All the above advice is absolutely valid.
PEP varies depending on the doctor and the patient. But it usually involves a combination that includes Sustiva and Ritonavir (occasionally in the dual-Protease Inhibitor format of Kaletra).
As grueling as PEP is (and it is), it should be remembered that PEP is actually just like going on anti-retrovirals for someone whose 'time has come" to begin treatment. As such, I am something of an expert, having been on six different "cocktails" in as many years.

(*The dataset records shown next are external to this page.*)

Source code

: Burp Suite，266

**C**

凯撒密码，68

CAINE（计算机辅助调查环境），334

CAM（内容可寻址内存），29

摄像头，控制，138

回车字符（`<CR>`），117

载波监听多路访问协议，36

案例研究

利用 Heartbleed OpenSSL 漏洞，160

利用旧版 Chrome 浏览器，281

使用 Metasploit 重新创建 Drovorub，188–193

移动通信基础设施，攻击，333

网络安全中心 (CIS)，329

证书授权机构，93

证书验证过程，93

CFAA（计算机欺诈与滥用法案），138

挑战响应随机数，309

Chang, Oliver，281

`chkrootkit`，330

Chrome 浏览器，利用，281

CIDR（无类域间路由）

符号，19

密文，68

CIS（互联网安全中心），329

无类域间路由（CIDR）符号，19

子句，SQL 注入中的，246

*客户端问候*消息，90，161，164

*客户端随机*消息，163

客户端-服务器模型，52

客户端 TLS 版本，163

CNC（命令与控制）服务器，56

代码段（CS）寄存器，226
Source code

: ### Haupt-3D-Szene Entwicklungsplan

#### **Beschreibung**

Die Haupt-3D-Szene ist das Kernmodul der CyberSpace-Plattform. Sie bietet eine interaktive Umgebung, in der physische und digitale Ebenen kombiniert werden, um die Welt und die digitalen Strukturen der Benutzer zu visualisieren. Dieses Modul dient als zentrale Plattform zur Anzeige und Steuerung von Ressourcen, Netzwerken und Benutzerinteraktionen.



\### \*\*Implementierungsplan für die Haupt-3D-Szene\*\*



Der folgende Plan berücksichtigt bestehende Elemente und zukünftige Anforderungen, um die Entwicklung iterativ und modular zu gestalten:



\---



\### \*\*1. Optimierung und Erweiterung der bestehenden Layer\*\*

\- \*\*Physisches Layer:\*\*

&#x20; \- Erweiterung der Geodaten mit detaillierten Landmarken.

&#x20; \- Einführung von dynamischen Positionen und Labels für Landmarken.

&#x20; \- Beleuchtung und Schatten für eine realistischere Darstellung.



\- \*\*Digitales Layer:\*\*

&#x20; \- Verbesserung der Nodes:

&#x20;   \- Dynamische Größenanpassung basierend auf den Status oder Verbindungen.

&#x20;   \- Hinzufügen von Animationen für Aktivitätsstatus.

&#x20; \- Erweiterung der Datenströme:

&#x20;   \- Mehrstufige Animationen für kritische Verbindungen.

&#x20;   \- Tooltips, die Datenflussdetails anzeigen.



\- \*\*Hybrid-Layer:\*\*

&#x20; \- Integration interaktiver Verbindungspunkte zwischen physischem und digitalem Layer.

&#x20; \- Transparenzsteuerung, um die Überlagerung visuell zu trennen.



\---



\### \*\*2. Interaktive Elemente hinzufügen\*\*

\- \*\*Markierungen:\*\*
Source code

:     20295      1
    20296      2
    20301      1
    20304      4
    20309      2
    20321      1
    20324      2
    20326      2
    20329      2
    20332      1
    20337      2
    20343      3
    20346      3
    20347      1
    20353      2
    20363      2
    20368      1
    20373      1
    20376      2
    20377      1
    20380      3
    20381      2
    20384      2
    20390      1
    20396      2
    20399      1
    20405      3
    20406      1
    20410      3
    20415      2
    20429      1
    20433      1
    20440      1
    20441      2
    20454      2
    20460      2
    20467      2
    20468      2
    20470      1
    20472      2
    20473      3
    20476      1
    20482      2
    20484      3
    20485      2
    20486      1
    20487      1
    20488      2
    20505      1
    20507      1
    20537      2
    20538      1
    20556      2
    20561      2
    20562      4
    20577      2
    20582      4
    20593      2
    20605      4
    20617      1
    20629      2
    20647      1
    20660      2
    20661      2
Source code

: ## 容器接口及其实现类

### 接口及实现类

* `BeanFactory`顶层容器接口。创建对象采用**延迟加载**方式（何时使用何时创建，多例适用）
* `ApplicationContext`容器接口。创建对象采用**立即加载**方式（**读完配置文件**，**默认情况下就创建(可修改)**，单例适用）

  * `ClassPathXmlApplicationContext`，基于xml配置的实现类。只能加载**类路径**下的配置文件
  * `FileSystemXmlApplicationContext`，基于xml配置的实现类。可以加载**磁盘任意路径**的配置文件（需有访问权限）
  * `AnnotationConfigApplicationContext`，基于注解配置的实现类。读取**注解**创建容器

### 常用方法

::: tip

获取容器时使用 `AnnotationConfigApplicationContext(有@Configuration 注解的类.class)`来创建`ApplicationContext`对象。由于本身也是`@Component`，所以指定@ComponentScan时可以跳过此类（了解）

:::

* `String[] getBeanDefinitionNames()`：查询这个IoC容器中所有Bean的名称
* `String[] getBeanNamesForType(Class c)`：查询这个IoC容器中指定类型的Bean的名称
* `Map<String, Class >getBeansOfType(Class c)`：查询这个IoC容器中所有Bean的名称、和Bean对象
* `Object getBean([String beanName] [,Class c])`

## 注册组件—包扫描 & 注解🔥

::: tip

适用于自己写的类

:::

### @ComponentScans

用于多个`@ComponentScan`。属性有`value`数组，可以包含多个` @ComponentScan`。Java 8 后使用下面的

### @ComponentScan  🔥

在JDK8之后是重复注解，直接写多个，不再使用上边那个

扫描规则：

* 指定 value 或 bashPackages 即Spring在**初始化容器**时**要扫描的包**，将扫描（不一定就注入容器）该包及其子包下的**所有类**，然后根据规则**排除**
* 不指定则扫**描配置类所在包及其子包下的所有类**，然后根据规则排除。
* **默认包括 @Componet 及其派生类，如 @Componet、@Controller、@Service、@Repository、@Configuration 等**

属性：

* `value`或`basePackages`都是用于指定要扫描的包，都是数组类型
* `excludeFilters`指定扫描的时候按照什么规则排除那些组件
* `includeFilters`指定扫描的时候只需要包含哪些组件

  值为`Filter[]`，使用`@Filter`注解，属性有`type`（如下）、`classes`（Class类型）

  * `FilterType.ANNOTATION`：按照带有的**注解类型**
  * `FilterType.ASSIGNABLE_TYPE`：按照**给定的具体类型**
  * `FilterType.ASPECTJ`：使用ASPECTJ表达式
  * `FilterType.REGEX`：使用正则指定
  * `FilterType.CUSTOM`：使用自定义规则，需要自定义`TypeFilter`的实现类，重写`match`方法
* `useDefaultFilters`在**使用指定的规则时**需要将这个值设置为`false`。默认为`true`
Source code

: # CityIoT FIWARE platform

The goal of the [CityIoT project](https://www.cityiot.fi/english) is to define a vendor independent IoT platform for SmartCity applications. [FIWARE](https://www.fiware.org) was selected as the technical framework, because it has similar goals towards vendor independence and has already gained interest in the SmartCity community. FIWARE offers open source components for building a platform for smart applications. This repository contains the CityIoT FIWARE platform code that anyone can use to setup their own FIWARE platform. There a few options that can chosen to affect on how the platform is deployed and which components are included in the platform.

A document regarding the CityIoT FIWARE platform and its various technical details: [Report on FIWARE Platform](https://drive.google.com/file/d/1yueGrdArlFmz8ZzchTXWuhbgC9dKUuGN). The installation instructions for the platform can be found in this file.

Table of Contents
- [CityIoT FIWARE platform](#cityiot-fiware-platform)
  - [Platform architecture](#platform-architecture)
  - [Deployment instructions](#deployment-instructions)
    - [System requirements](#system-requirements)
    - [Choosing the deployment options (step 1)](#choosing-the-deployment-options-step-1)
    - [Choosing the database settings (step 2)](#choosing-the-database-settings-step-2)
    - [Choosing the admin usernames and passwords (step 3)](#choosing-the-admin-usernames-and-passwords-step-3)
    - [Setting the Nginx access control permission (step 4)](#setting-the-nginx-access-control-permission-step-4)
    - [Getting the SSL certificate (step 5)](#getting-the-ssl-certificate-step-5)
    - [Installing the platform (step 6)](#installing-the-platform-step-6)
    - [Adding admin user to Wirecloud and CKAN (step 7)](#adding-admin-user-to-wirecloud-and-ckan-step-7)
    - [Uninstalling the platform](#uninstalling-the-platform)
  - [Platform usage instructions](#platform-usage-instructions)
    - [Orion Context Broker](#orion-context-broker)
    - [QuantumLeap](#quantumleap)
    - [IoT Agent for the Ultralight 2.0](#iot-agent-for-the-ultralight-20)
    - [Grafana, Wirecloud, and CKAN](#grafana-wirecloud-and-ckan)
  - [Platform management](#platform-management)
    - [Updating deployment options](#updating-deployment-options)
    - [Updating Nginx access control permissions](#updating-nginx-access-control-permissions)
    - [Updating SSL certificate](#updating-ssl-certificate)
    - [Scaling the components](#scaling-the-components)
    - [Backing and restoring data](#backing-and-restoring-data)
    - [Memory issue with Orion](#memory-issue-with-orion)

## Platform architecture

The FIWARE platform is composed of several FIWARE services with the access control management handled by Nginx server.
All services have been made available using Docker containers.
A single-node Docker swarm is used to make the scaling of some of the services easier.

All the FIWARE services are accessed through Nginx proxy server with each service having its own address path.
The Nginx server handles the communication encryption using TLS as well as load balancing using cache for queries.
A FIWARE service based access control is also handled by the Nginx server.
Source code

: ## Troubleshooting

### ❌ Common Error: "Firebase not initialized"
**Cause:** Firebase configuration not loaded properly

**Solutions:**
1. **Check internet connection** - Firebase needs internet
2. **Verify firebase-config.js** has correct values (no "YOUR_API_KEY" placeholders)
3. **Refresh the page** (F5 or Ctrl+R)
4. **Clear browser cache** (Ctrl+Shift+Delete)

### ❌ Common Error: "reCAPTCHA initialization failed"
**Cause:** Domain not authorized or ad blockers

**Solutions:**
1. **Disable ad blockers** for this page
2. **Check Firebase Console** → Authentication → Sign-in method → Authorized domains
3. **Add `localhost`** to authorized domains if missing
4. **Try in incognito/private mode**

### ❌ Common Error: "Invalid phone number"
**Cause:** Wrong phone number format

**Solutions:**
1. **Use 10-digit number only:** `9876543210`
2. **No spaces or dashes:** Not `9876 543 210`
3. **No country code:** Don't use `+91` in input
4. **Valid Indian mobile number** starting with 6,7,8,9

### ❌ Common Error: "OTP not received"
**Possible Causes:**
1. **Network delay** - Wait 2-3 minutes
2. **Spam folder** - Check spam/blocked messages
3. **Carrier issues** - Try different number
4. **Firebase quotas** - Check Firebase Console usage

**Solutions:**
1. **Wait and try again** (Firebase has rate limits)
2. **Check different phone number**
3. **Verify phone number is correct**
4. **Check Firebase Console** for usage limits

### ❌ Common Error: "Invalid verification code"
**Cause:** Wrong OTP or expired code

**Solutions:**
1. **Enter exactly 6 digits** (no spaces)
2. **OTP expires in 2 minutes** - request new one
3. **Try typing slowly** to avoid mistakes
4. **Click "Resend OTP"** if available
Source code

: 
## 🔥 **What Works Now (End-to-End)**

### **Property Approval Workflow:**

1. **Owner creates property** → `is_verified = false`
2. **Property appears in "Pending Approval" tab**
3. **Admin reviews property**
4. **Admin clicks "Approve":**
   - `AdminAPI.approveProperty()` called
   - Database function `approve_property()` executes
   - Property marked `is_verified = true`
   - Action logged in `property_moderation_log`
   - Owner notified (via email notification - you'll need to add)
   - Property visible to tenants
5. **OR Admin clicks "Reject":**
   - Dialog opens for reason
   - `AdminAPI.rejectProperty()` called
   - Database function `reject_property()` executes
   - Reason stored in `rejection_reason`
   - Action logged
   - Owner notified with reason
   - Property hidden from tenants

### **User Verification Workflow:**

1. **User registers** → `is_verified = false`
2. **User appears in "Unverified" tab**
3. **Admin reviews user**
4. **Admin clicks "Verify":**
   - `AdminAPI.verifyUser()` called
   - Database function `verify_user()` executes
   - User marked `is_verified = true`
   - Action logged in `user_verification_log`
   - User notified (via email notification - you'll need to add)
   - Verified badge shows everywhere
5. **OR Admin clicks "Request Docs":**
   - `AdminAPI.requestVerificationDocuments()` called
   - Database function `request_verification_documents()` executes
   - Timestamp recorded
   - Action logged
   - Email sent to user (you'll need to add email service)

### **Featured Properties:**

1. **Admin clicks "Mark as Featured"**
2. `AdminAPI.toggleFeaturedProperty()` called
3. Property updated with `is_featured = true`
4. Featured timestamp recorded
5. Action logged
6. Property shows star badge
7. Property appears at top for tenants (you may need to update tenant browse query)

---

Expect the usual assortment of gruesome, debilitating side-effects: uncontrollable, "garden-hose" diarrhea, pain and/or numbness in your extremities, the typical nightmares and sleep terrors for which Sustiva is notorious, loss of appetite, mood swings, annoying, painful rashes...you get the idea.
But most important:
WHAT WAS YOUR EXPOSURE???
Unless you are a medical professional who was accidentally stuck with a syringe from someone known to be HIV+, the only reason to begin PEP is if you engaged in unprotected vaginal or anal sex with someone known to be HIV+.
No exposure involving protected sex, oral sex or any variety of anxiety-provoking "small cuts" and "vaginal fluid" (especially in a massage parlor/strip bar setting) would warrant such extreme measures.